The ongoing pathetic hashtag campaign, initiated by an FSU professor who seems not to have been able to get off his ass before this to protest conditions at his school, will probably make matters worse for bottom-of-the-sports-schools-barrel FSU. The campaign notes the obvious and irrelevant fact that you can discover other activities going on at FSU besides football. Et alors?

They don’t call it the front porch of the university for nothing, babe.

You can’t have it both ways. You can’t lecture UD about how you’ll never see ten thousand screaming fans in a John Milton seminar so shut up about our sports program, and then, when you’re cornered, say FSU has John Milton seminars so shut up about our sports program. It’s your fault that the only thing anyone notices about your school is sports, and that your best-known professor is Dale Olsen, who, you recall, served under football player/FSU President Wetherell.

UD doesn’t think you should feel bad about any of this, or seek to distort it via tweets. Become who you are! said Nietzsche. Own it.

A matter of fairness.

[Florida State University President T.K. Wetherell] should tell the whole world what an absolute shame it would be if [Coach] Bobby [Bowden’s]’s iconic career is tainted because of the malfeasance of others. He should point out how unfair it would be for Bobby’s reputation to be disgraced because some nameless, faceless tutors helped FSU football players cheat in an online music course.

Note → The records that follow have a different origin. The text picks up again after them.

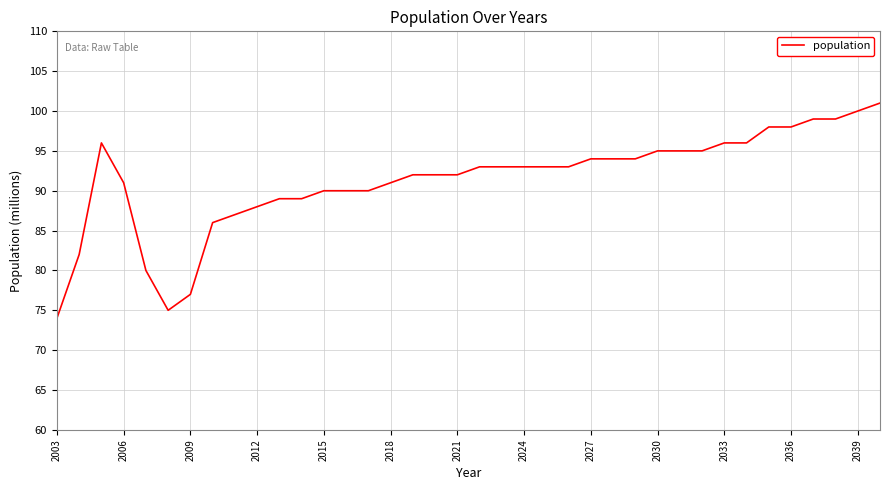

What is the difference between the maximum and minimum values?

27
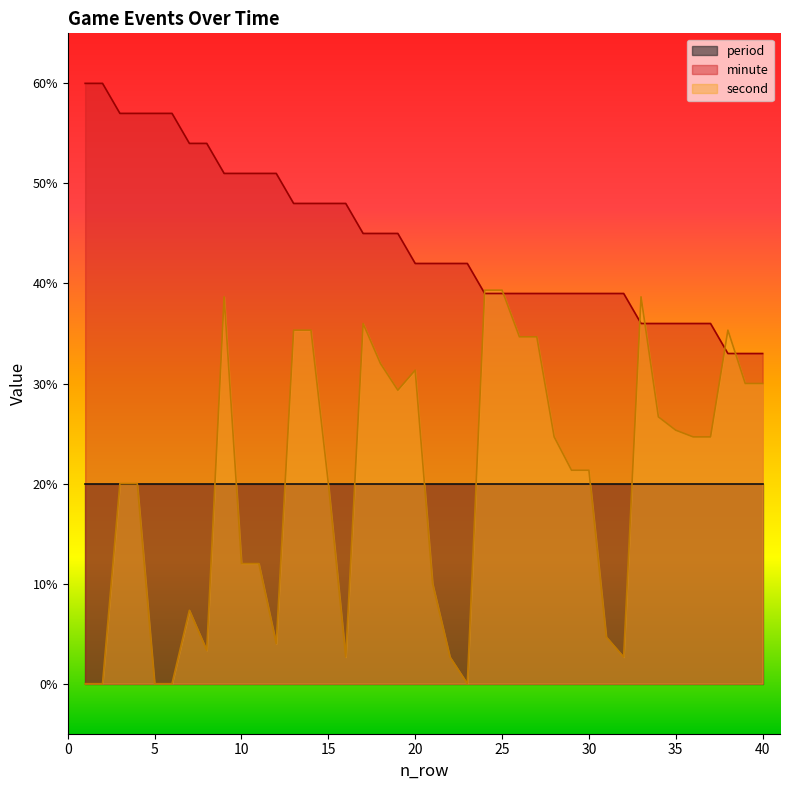

How many minute values are between 39 and 51?

24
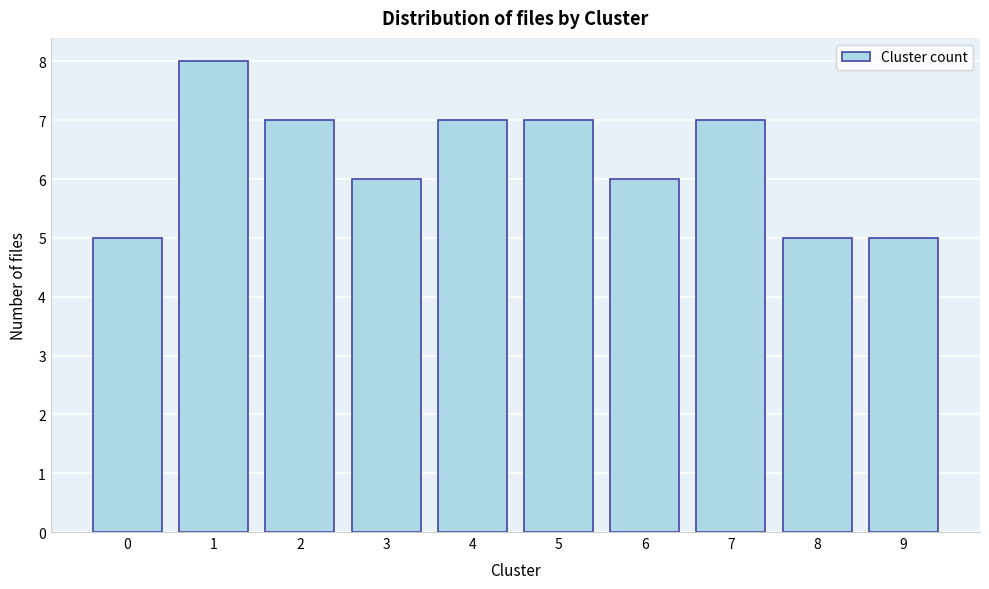

Reading right to left, transcribe all the data shown in this chart.

5	5	7	6	7	7	6	7	8	5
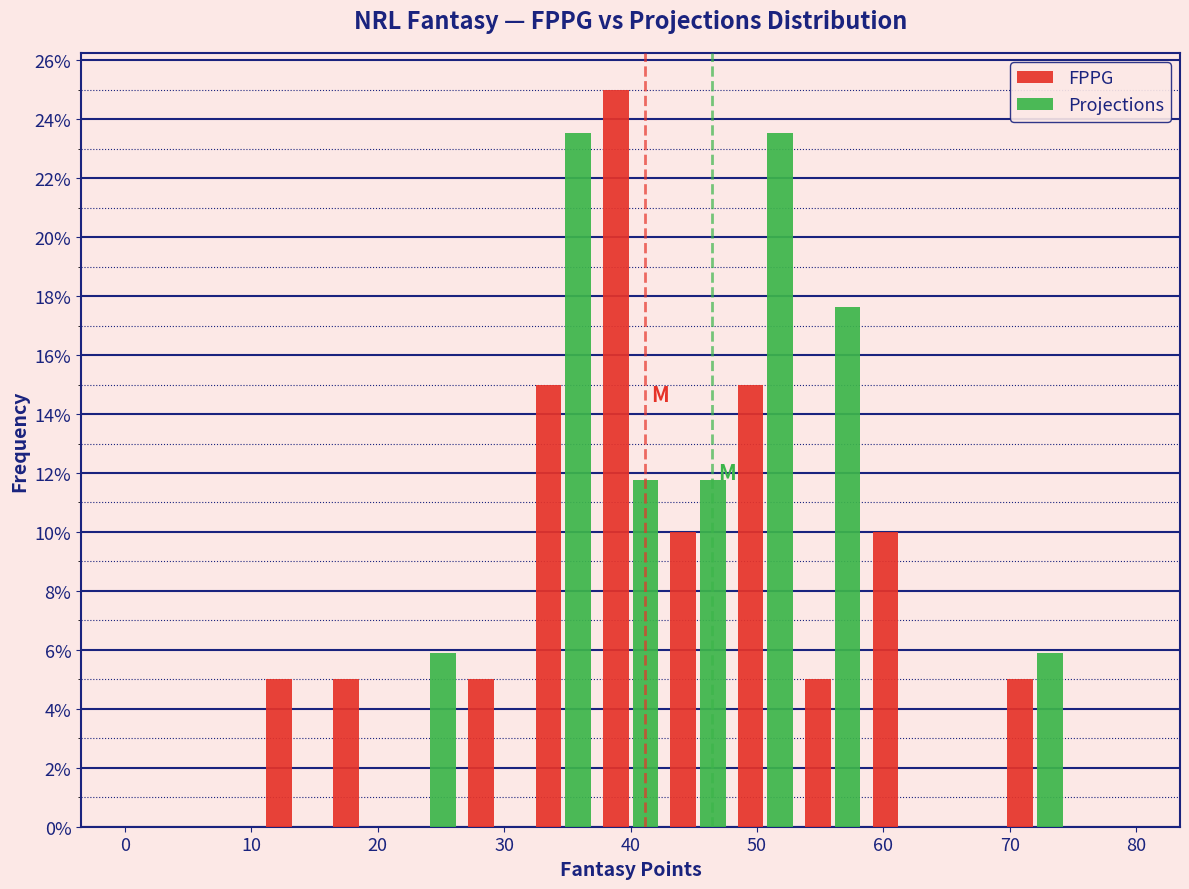

Reading left to right, transcribe this chart: for each range on the x-axis, give the height of each series' bar. Neither the bar edges nor the heights are printed on the chart, so give them approximately, as read against the axes.

0 to 5: FPPG=0	Projections=0
5 to 11: FPPG=0	Projections=0
11 to 16: FPPG=5.0	Projections=0
16 to 21: FPPG=5.0	Projections=0
21 to 27: FPPG=0	Projections=5.8
27 to 32: FPPG=5.0	Projections=0
32 to 37: FPPG=15.0	Projections=23.6
37 to 43: FPPG=25.0	Projections=11.8
43 to 48: FPPG=10.0	Projections=11.8
48 to 53: FPPG=15.0	Projections=23.6
53 to 59: FPPG=5.0	Projections=17.6
59 to 64: FPPG=10.0	Projections=0
64 to 69: FPPG=0	Projections=0
69 to 75: FPPG=5.0	Projections=5.8
75 to 80: FPPG=0	Projections=0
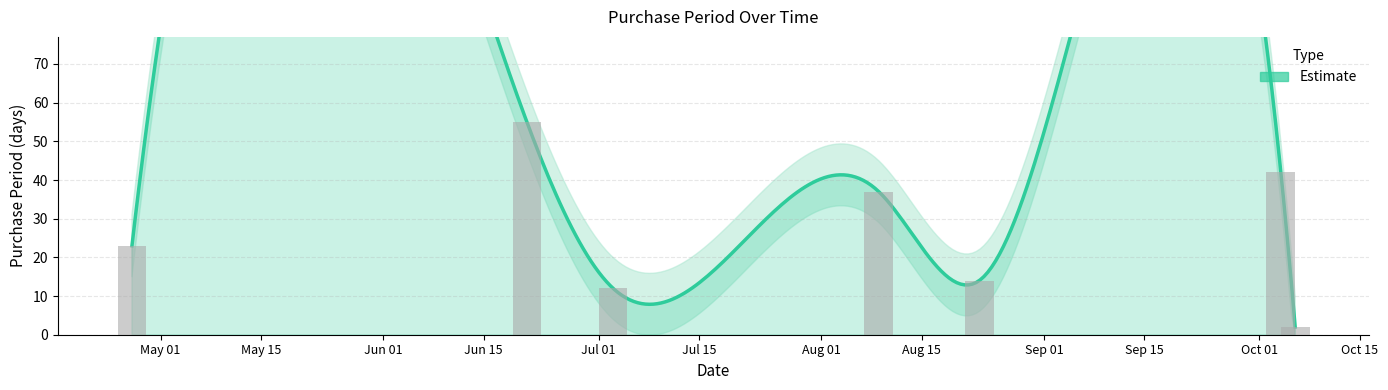

Which has a higher value, 2017-07-03 or 2017-10-04?

2017-10-04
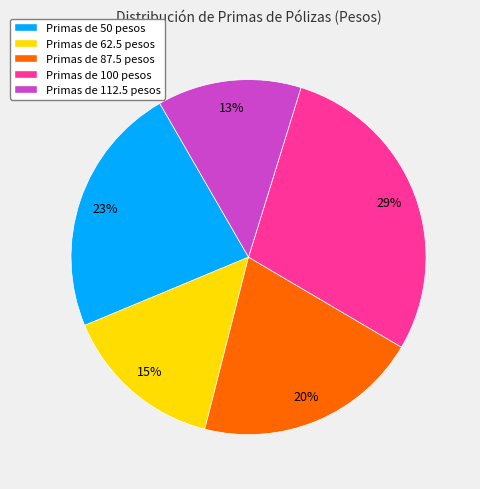

Is it true that Primas de 100 pesos is 29% of the pie?

True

This kind of statement, from Mike Bianchi in the Boston Herald, upsets UD.

There’s an elemental unfairness in dismissing FSU’s tutors as nameless and faceless. They have names; they have faces. They’re human beings, and they deserve to be recognized for their part in the nation’s largest cheating scandal.

But what Bianchi also overlooks is that they were only little cogs in the big cheating machine that is Florida State University.

Why make it appear they acted alone? No one group of people can create an entire university devoted to academic violations on behalf of sport. There’s the music course’s professor, a notoriously negligent instructor whose course had served FSU athletes well for decades until something went tragically awry. There’s the university’s board of trustees, willing to do their part to keep everyone stupid and unethical. There’s the university’s coaching staff who recruited the players. And of course there’s Wetherell himself, who continues to preside over a massive joke at the expense of Florida’s taxpayers.

Give credit where it’s due, says University Diaries.